Nein, es ist nicht notwendig, das gesamte Fleisch zu verteilen. Die Sunna besagt, dass das Fleisch in drei Teile geteilt werden sollte: ein Teil für die Familie, ein Teil für Freunde und Nachbarn (unabhängig von ihrem Glauben) und ein Teil für die Armen und Bedürftigen. Die Familie darf also selbst von dem Fleisch essen und es genießen.
Kann die 'Aqiqa in einem anderen Land durchgeführt werden?

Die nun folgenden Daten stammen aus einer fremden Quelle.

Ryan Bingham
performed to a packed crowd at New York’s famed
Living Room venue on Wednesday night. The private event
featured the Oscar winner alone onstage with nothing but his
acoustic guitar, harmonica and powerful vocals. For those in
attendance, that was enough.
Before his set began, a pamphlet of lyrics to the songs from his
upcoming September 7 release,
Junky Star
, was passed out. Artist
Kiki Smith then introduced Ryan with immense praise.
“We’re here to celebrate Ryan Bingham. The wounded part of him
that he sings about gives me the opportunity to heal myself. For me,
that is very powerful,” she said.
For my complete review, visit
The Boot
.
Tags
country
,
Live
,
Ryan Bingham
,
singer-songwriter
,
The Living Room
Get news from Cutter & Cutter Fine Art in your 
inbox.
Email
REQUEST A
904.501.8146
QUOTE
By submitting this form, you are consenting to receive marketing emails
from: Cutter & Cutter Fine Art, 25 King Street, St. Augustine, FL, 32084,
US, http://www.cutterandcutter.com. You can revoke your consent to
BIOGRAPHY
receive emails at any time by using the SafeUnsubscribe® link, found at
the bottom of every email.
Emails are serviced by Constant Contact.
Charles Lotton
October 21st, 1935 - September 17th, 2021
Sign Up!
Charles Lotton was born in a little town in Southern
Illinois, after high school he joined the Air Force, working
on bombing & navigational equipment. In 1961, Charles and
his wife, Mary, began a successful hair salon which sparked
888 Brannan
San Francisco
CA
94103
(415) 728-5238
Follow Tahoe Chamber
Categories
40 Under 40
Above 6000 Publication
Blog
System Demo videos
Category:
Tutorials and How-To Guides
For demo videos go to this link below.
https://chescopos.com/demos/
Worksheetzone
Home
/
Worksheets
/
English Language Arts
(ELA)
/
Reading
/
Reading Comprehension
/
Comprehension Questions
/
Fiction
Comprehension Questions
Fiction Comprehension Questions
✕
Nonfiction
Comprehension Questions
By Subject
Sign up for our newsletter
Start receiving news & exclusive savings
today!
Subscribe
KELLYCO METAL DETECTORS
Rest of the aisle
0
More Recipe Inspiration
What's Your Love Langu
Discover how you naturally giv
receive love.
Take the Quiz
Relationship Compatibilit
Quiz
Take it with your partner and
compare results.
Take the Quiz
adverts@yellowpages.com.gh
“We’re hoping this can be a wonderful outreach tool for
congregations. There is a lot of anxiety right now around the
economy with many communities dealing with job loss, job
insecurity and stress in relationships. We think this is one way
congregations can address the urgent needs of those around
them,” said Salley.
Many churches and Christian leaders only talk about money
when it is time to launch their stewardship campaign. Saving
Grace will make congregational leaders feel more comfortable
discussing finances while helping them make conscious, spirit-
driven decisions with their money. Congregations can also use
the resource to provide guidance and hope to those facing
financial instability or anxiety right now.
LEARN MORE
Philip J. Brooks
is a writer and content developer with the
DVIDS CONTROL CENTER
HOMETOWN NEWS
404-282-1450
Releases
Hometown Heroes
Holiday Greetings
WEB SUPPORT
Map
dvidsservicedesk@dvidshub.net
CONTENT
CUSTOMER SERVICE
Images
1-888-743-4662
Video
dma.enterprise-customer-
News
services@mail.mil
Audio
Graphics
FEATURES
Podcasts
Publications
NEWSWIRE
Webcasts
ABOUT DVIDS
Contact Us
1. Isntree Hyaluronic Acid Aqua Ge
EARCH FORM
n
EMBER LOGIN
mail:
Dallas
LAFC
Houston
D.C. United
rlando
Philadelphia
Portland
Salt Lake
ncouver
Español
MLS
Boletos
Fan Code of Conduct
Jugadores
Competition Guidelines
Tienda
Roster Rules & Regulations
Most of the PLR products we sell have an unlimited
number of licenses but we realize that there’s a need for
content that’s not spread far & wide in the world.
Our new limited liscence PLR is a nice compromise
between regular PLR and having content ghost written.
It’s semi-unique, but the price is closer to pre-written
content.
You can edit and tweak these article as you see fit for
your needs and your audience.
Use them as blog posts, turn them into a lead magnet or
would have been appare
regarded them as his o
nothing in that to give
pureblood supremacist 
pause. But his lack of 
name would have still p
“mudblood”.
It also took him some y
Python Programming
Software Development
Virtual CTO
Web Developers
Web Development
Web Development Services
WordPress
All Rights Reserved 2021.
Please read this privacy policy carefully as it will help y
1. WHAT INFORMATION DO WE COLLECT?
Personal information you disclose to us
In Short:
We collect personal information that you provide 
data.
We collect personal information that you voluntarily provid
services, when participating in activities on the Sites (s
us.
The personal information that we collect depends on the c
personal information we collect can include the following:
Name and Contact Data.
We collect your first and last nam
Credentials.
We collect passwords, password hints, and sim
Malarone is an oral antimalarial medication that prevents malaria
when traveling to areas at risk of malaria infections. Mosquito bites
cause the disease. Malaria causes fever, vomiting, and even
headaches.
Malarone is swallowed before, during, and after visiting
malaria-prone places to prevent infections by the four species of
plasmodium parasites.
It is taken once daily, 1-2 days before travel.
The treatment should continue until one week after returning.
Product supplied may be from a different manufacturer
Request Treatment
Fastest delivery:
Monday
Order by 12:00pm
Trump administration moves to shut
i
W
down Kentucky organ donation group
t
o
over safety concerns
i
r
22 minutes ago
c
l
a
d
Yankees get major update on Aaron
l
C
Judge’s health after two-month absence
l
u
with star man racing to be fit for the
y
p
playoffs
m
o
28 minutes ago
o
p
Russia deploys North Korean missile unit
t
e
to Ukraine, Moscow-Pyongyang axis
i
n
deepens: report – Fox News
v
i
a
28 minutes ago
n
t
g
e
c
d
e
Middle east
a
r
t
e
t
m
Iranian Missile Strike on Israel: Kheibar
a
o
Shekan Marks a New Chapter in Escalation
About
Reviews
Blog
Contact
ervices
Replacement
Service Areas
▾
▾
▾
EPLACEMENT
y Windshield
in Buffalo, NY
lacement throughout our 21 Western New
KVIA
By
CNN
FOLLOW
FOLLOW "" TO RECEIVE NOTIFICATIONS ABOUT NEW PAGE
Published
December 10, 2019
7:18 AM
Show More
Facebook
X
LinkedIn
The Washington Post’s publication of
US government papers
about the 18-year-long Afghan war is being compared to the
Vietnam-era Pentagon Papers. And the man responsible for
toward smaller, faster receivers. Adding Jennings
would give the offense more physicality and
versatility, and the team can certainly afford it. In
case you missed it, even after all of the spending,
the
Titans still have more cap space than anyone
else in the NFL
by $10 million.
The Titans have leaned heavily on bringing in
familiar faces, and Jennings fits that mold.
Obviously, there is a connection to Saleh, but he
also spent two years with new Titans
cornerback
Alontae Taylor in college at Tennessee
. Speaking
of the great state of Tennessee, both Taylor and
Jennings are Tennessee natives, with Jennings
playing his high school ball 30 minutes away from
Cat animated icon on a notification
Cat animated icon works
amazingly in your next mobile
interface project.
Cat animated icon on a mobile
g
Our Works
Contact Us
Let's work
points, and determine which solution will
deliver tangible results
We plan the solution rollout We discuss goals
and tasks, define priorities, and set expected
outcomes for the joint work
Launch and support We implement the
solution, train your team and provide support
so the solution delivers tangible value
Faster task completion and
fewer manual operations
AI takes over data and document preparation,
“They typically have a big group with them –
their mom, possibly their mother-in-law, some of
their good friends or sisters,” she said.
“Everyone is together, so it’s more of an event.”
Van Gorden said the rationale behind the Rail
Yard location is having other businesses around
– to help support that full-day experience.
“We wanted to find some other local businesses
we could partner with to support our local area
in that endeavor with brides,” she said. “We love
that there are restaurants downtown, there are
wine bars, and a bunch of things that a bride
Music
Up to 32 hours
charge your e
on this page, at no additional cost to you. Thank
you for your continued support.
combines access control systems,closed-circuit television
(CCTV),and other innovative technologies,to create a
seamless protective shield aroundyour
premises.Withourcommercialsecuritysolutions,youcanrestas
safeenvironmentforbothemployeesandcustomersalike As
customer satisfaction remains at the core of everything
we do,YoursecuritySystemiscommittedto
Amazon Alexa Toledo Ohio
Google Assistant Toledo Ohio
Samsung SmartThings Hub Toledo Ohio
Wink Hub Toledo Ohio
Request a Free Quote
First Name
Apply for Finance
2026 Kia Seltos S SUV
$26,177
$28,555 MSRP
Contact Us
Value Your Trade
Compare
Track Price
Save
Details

Ja, es ist absolut erlaubt und sogar üblich, die 'Aqiqa in einem anderen Land durchzuführen, insbesondere in Ländern, wo Bedürftigkeit herrscht und das Fleisch effektiver verteilt werden kann. Viele Organisationen bieten diesen Service an, sodass Eltern die 'Aqiqa in ihrem Namen durchführen lassen können.
Fazit
Die 'Aqiqa ist eine wunderschöne und bedeutungsvolle Tradition im Islam, die die Ankunft eines neuen Lebens auf der Welt feiert. Sie ist ein Akt der Dankbarkeit gegenüber Allah, eine Fortführung der prophetischen Sunna und eine Stärkung der sozialen Bindungen innerhalb der muslimischen Gemeinschaft. Durch das Opfern, Teilen und Feiern wird nicht nur das Neugeborene gesegnet, sondern auch die Werte von Nächstenliebe, Solidarität und Hingabe an Allah tief in den Herzen der Gläubigen verankert. Die 'Aqiqa ist somit ein lebendiges Zeugnis des Glaubens und der Freude über das Geschenk des Lebens.